About 135,000 childrenĀ are adopted in the United States each year. Of non- stepparent adoptions, about 59% are from the child welfare (or foster) system, 26% are from other countries, and 15% are voluntarily relinquished American babies.
Approximately 5 million people alive in the US today are adoptees. Several legitimate assumptions can be made regarding that figure; some don’t know that they were adopted, some do know, and, most likely those are numbers that may never be known and recorded because they fall into the realm of personal family matters. What can be said, however, is that of those who know that they are adopted it’s not uncommon that, whether verbalized or not, they typically have some questions; Who are my birth parents? Why did they give me up? Was there something wrong with me?
For a young child in their formative years, if they are aware that they were adopted, those questions (and others that follow) are understandably difficult waters for them to navigate. This creates, for the adoptive parents, some challenges in their child rearing efforts that are seldom faced by non-adoptive parents.

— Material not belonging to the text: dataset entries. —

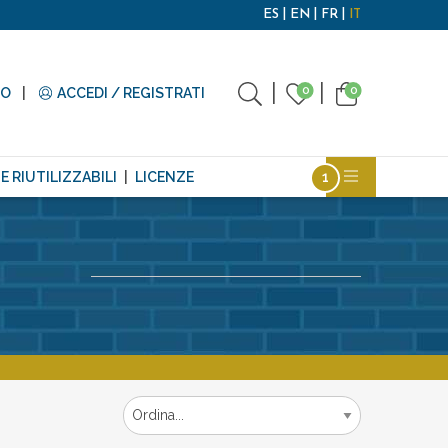
ES
EN
FR
IT
0
0
TO
ACCEDI / REGISTRATI
E RIUTILIZZABILI
LICENZE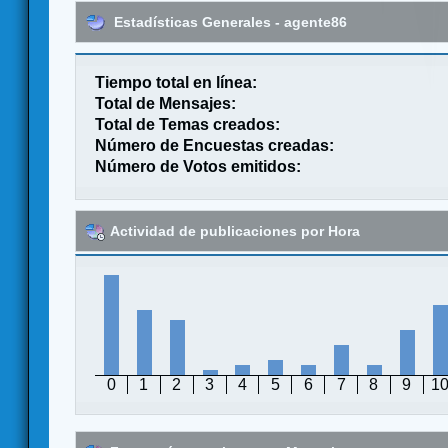
Estadísticas Generales - agente86
Tiempo total en línea:
Total de Mensajes:
Total de Temas creados:
Número de Encuestas creadas:
Número de Votos emitidos:
Actividad de publicaciones por Hora
0
1
2
3
4
5
6
7
8
9
1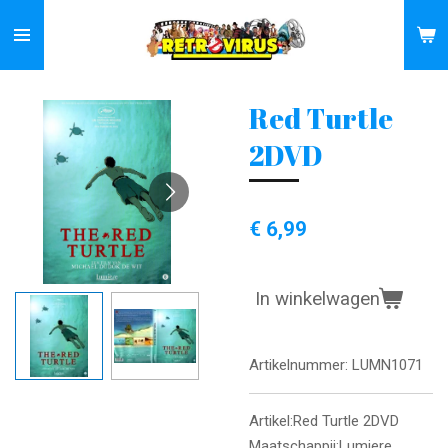
Ga
direct
naar
de
Red Turtle
hoofdinhoud
2DVD
€ 6,99
In winkelwagen
Artikelnummer:
LUMN1071
Artikel:Red Turtle 2DVD
Maatschappij:Lumiere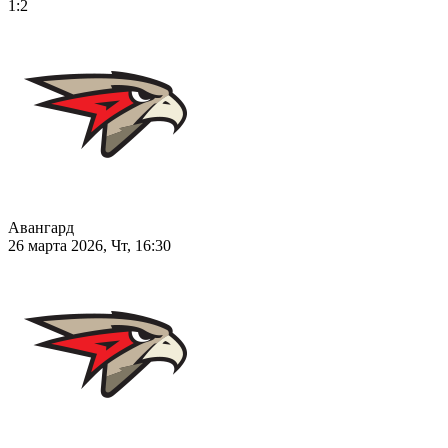
1:2
Авангард
26 марта 2026, Чт, 16:30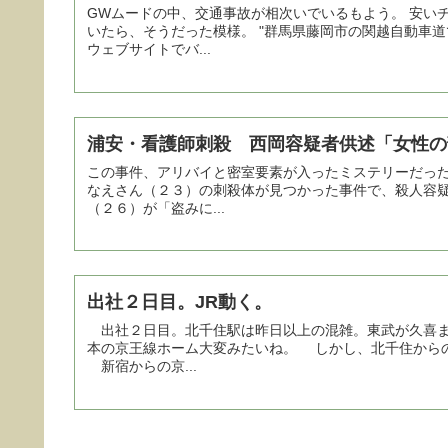
GWムードの中、交通事故が相次いでいるもよう。 安い
いたら、そうだった模様。 "群馬県藤岡市の関越自動車
ウェブサイトでバ...
浦安・看護師刺殺 西岡容疑者供述「女性の
この事件、アリバイと密室要素が入ったミステリーだった
なえさん（２３）の刺殺体が見つかった事件で、殺人容
（２６）が「盗みに...
出社２日目。JR動く。
出社２日目。北千住駅は昨日以上の混雑。東武が久喜ま
本の京王線ホーム大変みたいね。 しかし、北千住から
新宿からの京...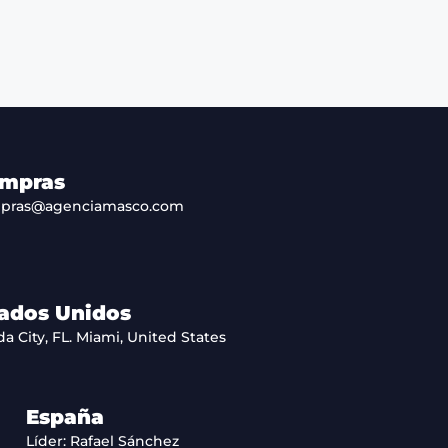
mpras
pras@agenciamasco.com
ados Unidos
da City, FL. Miami, United States
España
Líder: Rafael Sánchez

A child in those special circumstances needs complete reassurance that they are loved and wanted, and that there is nothing wrong with them. They need to know that they are just as special as any other child in the family.

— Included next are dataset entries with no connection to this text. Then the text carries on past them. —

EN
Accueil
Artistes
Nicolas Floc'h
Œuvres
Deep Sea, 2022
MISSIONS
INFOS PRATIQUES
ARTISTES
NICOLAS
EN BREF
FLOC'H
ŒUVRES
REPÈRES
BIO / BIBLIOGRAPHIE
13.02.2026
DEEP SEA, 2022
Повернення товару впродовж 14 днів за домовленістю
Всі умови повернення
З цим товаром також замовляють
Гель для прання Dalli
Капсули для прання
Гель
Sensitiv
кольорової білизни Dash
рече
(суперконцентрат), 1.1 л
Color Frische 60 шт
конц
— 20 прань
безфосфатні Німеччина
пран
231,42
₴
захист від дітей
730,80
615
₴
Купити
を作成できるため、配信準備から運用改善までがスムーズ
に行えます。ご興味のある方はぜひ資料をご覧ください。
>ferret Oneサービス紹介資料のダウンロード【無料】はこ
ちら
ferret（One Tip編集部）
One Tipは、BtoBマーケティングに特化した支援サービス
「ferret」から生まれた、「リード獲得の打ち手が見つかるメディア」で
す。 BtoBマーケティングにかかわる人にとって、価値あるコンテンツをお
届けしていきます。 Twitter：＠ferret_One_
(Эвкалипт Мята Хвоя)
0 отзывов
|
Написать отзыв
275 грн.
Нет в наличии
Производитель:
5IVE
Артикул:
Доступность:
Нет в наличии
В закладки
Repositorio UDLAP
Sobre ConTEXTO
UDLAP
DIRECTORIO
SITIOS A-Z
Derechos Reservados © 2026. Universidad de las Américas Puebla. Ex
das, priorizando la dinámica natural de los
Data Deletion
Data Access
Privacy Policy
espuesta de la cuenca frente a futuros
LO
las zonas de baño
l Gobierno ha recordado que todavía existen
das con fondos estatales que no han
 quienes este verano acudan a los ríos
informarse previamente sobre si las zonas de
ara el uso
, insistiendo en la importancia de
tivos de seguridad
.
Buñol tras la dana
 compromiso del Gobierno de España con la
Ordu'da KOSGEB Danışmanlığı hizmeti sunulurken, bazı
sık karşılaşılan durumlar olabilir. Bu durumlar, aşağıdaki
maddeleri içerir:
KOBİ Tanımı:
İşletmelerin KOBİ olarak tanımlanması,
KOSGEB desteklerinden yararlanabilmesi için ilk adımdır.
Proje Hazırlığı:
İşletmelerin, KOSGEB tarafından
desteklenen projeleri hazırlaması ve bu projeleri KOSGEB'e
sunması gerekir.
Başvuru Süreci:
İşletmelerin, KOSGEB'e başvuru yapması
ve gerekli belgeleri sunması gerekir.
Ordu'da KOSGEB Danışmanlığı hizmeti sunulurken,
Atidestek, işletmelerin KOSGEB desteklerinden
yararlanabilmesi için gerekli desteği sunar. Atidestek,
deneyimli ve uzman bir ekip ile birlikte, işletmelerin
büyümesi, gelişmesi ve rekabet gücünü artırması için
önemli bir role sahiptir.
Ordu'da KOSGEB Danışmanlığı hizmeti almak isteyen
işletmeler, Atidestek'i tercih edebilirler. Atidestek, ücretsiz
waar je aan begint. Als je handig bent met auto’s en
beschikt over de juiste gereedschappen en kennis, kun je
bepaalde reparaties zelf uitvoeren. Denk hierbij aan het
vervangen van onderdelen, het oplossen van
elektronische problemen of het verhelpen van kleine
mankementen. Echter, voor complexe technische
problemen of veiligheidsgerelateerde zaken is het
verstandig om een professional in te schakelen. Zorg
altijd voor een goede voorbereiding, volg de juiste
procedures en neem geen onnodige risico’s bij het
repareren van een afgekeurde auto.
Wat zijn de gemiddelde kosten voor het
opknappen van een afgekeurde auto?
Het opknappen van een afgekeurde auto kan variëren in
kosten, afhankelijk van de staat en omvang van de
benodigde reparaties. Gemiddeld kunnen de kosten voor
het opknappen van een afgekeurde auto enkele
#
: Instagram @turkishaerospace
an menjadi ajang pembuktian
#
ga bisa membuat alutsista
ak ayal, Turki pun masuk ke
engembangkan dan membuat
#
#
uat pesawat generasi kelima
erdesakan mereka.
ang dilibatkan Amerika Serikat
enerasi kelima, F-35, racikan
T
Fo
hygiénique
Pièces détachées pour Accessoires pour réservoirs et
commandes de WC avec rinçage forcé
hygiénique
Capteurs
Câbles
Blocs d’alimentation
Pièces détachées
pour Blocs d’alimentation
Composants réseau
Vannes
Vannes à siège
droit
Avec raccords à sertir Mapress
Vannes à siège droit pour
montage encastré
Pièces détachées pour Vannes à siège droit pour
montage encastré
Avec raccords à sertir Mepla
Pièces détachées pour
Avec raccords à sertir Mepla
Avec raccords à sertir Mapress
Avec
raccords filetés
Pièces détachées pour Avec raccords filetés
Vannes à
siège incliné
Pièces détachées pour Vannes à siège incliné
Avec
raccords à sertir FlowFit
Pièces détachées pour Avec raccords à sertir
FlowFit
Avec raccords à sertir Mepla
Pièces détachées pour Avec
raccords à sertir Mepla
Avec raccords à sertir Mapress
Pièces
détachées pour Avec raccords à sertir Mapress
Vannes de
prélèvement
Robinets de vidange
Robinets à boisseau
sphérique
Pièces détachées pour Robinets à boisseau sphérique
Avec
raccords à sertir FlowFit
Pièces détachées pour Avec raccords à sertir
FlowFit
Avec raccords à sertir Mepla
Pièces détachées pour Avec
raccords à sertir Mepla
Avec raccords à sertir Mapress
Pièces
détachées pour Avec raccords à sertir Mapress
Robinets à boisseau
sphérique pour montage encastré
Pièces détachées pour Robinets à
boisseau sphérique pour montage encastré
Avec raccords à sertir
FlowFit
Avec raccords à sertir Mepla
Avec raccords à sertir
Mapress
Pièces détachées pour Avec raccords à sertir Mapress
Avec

It’s often easy for an adopted child to withhold asking those questions for any number of reasons. Chief among them is that the answers might validate their thoughts that prompted the questions in the first place–that they weren’t loved by their birth parents, and therefore weren’t wanted, and therefore that there is something wrong with them. When that occurs, the questions do not remain dormant in their minds. There are plenty of reminders on a daily basis that feed into their negative thoughts of self-worth.
It’s incumbent upon adoptive parents, and particularly Christian adoptive parents that they openly and frequently pour love into those adopted children. They need reassurance, often repeated, that their real birth story is as precious as everyone else’s, that it is no difference at its root between theirs and anyone else’s real birth story–and that is that we are all children of God, a child of love. Reinforcement such as that will bless their lives for years to come, and it will help build into them a stronger foundation of who they are and why.